Тот почему-то обозлился, встряхнул жену, мотнул шеей, повернулся - и пошел к выходу, потащив за собой и ее…
Что-то у супругов явно было не так, но Эдику их проблемы не решать. Где-то нужно снять стольник, и почему бы не у Нортона? Эдик давненько не встречался с ним, погрузясь с головой в свою работу. При встрече Нортон выразил удивление - уже погасшее, остаточное, и досаду, крепенькую тем, что Эдик отказался работать с горшковской коллекцией. Эдику удалось перехватить англичанина у знакомого художника уже поздним вечером. И рта не успел раскрыть, как Нортон принялся убеждать его вернуться к работе над коллекцией.
– Ведь это неплохое, налаженное дело, - удивлялся англичанин.
– Я был занят, - сказал Эдик.
– Новая работа отнимает много времени. Я - замдиректора Российского музея. Не слышал о таком?
– Постарайся найти время, - настаивал Нортон.
– Эд, с Татьяной Витальевной невозможно вести дела. Она фантазерка. Не верит моим оценкам. Часто я ее просто не могу понять.
– Я тоже, - сказал Эдик.
– Да ну ее, и Таньку, и коллекцию.
– Тебе что, деньги не нужны?
– подозрительно спросил англичанин.
– Как раз нужны. Забудь ты про Таньку, лучше вот над чем подумай - Рембрандта не купишь? Или Шишкина? Есть Васнецов, Репин, Куинжи, Айвазовский…да, в принципе, для тебя - все есть. Малевич, Шагал… - Эдик задумался, - ну и зарубежные художники, пожалуй, почти все, перечислять лень.
Англичанин давно знал Эдика и потому мигом забыл про горшковскую коллекцию. И соображал хорошо. Оглянулся по сторонам - нет ли чужих ушей - и понизил голос:
– Не понял. Откуда у тебя могут быть…это связано как-то с музеем?
– Ну да, - сказал Эдик.
– Я же заместитель. Уэстлейк нас в музее полно картин.
– У вас разве частный музей? Я считал, что Российский…
– Какой частный? Государственный. Поэтому картины у нас гораздо дешевле. А тебе по дружбе - совсем задешево. Деньги нужны - стольник. Нет, сто десять. Червонец - для мамаши мальчишкиной. А то никак не приедет.
– Какая мамаша?
– Мальчишкина. Это неважно. Хоть одолжи, на недельку.

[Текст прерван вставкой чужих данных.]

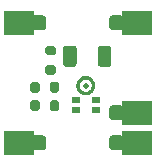
<source format=gts>
G04 #@! TF.GenerationSoftware,KiCad,Pcbnew,9.0.1+1*
G04 #@! TF.CreationDate,2025-11-11T14:39:52+00:00*
G04 #@! TF.ProjectId,mems-microphone,6d656d73-2d6d-4696-9372-6f70686f6e65,rev?*
G04 #@! TF.SameCoordinates,Original*
G04 #@! TF.FileFunction,Soldermask,Top*
G04 #@! TF.FilePolarity,Negative*
%FSLAX46Y46*%
G04 Gerber Fmt 4.6, Leading zero omitted, Abs format (unit mm)*
G04 Created by KiCad (PCBNEW 9.0.1+1) date 2025-11-11 14:39:52*
%MOMM*%
%LPD*%
G01*
G04 APERTURE LIST*
%ADD10C,0.500000*%
%ADD11R,0.725000X0.522000*%
%ADD12R,2.540000X2.000000*%
G04 APERTURE END LIST*
D10*
X62527500Y-47408000D03*
D11*
X63365000Y-49482000D03*
X63365000Y-48660000D03*
G36*
X62291644Y-48185514D02*
G01*
X62144490Y-48124561D01*
X62012055Y-48036071D01*
X61899429Y-47923445D01*
X61810939Y-47791010D01*
X61749986Y-47643856D01*
X61718912Y-47487639D01*
X61718912Y-47328361D01*
X61749986Y-47172144D01*
X61810939Y-47024990D01*
X61899429Y-46892555D01*
X62012055Y-46779929D01*
X62144490Y-46691439D01*
X62291644Y-46630486D01*
X62447861Y-46599412D01*
X62495749Y-46599412D01*
X62498236Y-46598382D01*
X62556764Y-46598382D01*
X62559251Y-46599412D01*
X62607139Y-46599412D01*
X62763356Y-46630486D01*
X62910510Y-46691439D01*
X63042945Y-46779929D01*
X63155571Y-46892555D01*
X63244061Y-47024990D01*
X63305014Y-47172144D01*
X63336088Y-47328361D01*
X63336088Y-47475472D01*
X63040000Y-47475472D01*
X63040000Y-47340528D01*
X63005074Y-47210183D01*
X62937602Y-47093318D01*
X62842182Y-46997898D01*
X62725317Y-46930426D01*
X62594972Y-46895500D01*
X62460028Y-46895500D01*
X62329683Y-46930426D01*
X62212818Y-46997898D01*
X62117398Y-47093318D01*
X62049926Y-47210183D01*
X62015000Y-47340528D01*
X62015000Y-47475472D01*
X62049926Y-47605817D01*
X62117398Y-47722682D01*
X62212818Y-47818102D01*
X62329683Y-47885574D01*
X62460028Y-47920500D01*
X62594972Y-47920500D01*
X62725317Y-47885574D01*
X62842182Y-47818102D01*
X62937602Y-47722682D01*
X63005074Y-47605817D01*
X63040000Y-47475472D01*
X63336088Y-47475472D01*
X63336088Y-47487639D01*
X63305014Y-47643856D01*
X63244061Y-47791010D01*
X63155571Y-47923445D01*
X63042945Y-48036071D01*
X62910510Y-48124561D01*
X62763356Y-48185514D01*
X62607139Y-48216588D01*
X62447861Y-48216588D01*
X62291644Y-48185514D01*
G37*
X61690000Y-48660000D03*
X61690000Y-49482000D03*
G36*
G01*
X59820000Y-46490500D02*
X59270000Y-46490500D01*
G75*
G02*
X59070000Y-46290500I0J200000D01*
G01*
X59070000Y-45890500D01*
G75*
G02*
X59270000Y-45690500I200000J0D01*
G01*
X59820000Y-45690500D01*
G75*
G02*
X60020000Y-45890500I0J-200000D01*
G01*
X60020000Y-46290500D01*
G75*
G02*
X59820000Y-46490500I-200000J0D01*
G01*
G37*
G36*
G01*
X59820000Y-44840500D02*
X59270000Y-44840500D01*
G75*
G02*
X59070000Y-44640500I0J200000D01*
G01*
X59070000Y-44240500D01*
G75*
G02*
X59270000Y-44040500I200000J0D01*
G01*
X59820000Y-44040500D01*
G75*
G02*
X60020000Y-44240500I0J-200000D01*
G01*
X60020000Y-44640500D01*
G75*
G02*
X59820000Y-44840500I-200000J0D01*
G01*
G37*
G36*
G01*
X57820000Y-49380500D02*
X57820000Y-48830500D01*
G75*
G02*
X58020000Y-48630500I200000J0D01*
G01*
X58420000Y-48630500D01*
G75*
G02*
X58620000Y-48830500I0J-200000D01*
G01*
X58620000Y-49380500D01*
G75*
G02*
X58420000Y-49580500I-200000J0D01*
G01*
X58020000Y-49580500D01*
G75*
G02*
X57820000Y-49380500I0J200000D01*
G01*
G37*
G36*
G01*
X59470000Y-49380500D02*
X59470000Y-48830500D01*
G75*
G02*
X59670000Y-48630500I200000J0D01*
G01*
X60070000Y-48630500D01*
G75*
G02*
X60270000Y-48830500I0J-200000D01*
G01*
X60270000Y-49380500D01*
G75*
G02*
X60070000Y-49580500I-200000J0D01*
G01*
X59670000Y-49580500D01*
G75*
G02*
X59470000Y-49380500I0J200000D01*
G01*
G37*
G36*
G01*
X60595000Y-45575500D02*
X60595000Y-44275500D01*
G75*
G02*
X60845000Y-44025500I250000J0D01*
G01*
X61495000Y-44025500D01*
G75*
G02*
X61745000Y-44275500I0J-250000D01*
G01*
X61745000Y-45575500D01*
G75*
G02*
X61495000Y-45825500I-250000J0D01*
G01*
X60845000Y-45825500D01*
G75*
G02*
X60595000Y-45575500I0J250000D01*
G01*
G37*
G36*
G01*
X63545000Y-45575500D02*
X63545000Y-44275500D01*
G75*
G02*
X63795000Y-44025500I250000J0D01*
G01*
X64445000Y-44025500D01*
G75*
G02*
X64695000Y-44275500I0J-250000D01*
G01*
X64695000Y-45575500D01*
G75*
G02*
X64445000Y-45825500I-250000J0D01*
G01*
X63795000Y-45825500D01*
G75*
G02*
X63545000Y-45575500I0J250000D01*
G01*
G37*
G36*
G01*
X60280000Y-47280500D02*
X60280000Y-47830500D01*
G75*
G02*
X60080000Y-48030500I-200000J0D01*
G01*
X59680000Y-48030500D01*
G75*
G02*
X59480000Y-47830500I0J200000D01*
G01*
X59480000Y-47280500D01*
G75*
G02*
X59680000Y-47080500I200000J0D01*
G01*
X60080000Y-47080500D01*
G75*
G02*
X60280000Y-47280500I0J-200000D01*
G01*
G37*
G36*
G01*
X58630000Y-47280500D02*
X58630000Y-47830500D01*
G75*
G02*
X58430000Y-48030500I-200000J0D01*
G01*
X58030000Y-48030500D01*
G75*
G02*
X57830000Y-47830500I0J200000D01*
G01*
X57830000Y-47280500D01*
G75*
G02*
X58030000Y-47080500I200000J0D01*
G01*
X58430000Y-47080500D01*
G75*
G02*
X58630000Y-47280500I0J-200000D01*
G01*
G37*
D12*
X66845000Y-42090500D03*
G36*
G01*
X64520000Y-42465500D02*
X64520000Y-41715500D01*
G75*
G02*
X64770000Y-41465500I250000J0D01*
G01*
X65520000Y-41465500D01*
G75*
G02*
X65770000Y-41715500I0J-250000D01*
G01*
X65770000Y-42465500D01*
G75*
G02*
X65520000Y-42715500I-250000J0D01*
G01*
X64770000Y-42715500D01*
G75*
G02*
X64520000Y-42465500I0J250000D01*
G01*
G37*
X66845000Y-49710500D03*
G36*
G01*
X64520000Y-50085500D02*
X64520000Y-49335500D01*
G75*
G02*
X64770000Y-49085500I250000J0D01*
G01*
X65520000Y-49085500D01*
G75*
G02*
X65770000Y-49335500I0J-250000D01*
G01*
X65770000Y-50085500D01*
G75*
G02*
X65520000Y-50335500I-250000J0D01*
G01*
X64770000Y-50335500D01*
G75*
G02*
X64520000Y-50085500I0J250000D01*
G01*
G37*
X66845000Y-52250500D03*
G36*
G01*
X64520000Y-52625500D02*
X64520000Y-51875500D01*
G75*
G02*
X64770000Y-51625500I250000J0D01*
G01*
X65520000Y-51625500D01*
G75*
G02*
X65770000Y-51875500I0J-250000D01*
G01*
X65770000Y-52625500D01*
G75*
G02*
X65520000Y-52875500I-250000J0D01*
G01*
X64770000Y-52875500D01*
G75*
G02*
X64520000Y-52625500I0J250000D01*
G01*
G37*
G36*
G01*
X57920000Y-42465500D02*
X57920000Y-41715500D01*
G75*
G02*
X58170000Y-41465500I250000J0D01*
G01*
X58920000Y-41465500D01*
G75*
G02*
X59170000Y-41715500I0J-250000D01*
G01*
X59170000Y-42465500D01*
G75*
G02*
X58920000Y-42715500I-250000J0D01*
G01*
X58170000Y-42715500D01*
G75*
G02*
X57920000Y-42465500I0J250000D01*
G01*
G37*
X56845000Y-42090500D03*
G36*
G01*
X57920000Y-52625500D02*
X57920000Y-51875500D01*
G75*
G02*
X58170000Y-51625500I250000J0D01*
G01*
X58920000Y-51625500D01*
G75*
G02*
X59170000Y-51875500I0J-250000D01*
G01*
X59170000Y-52625500D01*
G75*
G02*
X58920000Y-52875500I-250000J0D01*
G01*
X58170000Y-52875500D01*
G75*
G02*
X57920000Y-52625500I0J250000D01*
G01*
G37*
X56845000Y-52250500D03*
M02*

</source>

– Для мамаши… - тупо сказал Нортон, - на алименты?
– Нет. Просто ей деньги нужны, - терпеливо сказал Эдик.
– Я ей два раза высылал, она все не едет. Я ей телефон сотовый купил и послал - она и по нему денег просит.
– Эдик задумался.
– И ведь опять не приедет, когда получит перевод. Наоборот, заглохнет на месяц. Может, если фигу ей послать, тогда приедет? Ладно, хоть стольник одолжи. Без червонца. Мамаша обойдется.
– Отстань, пожалуйста, со своей мамашей, - нервно сказал замороченный англичанин.
– Меня твой музей интересует. Впервые слышу, чтоб из государственного музея…продавали картины. Если б тебя не знал, счел бы шуткой. Разве так можно? Какое ты имеешь право продавать картины?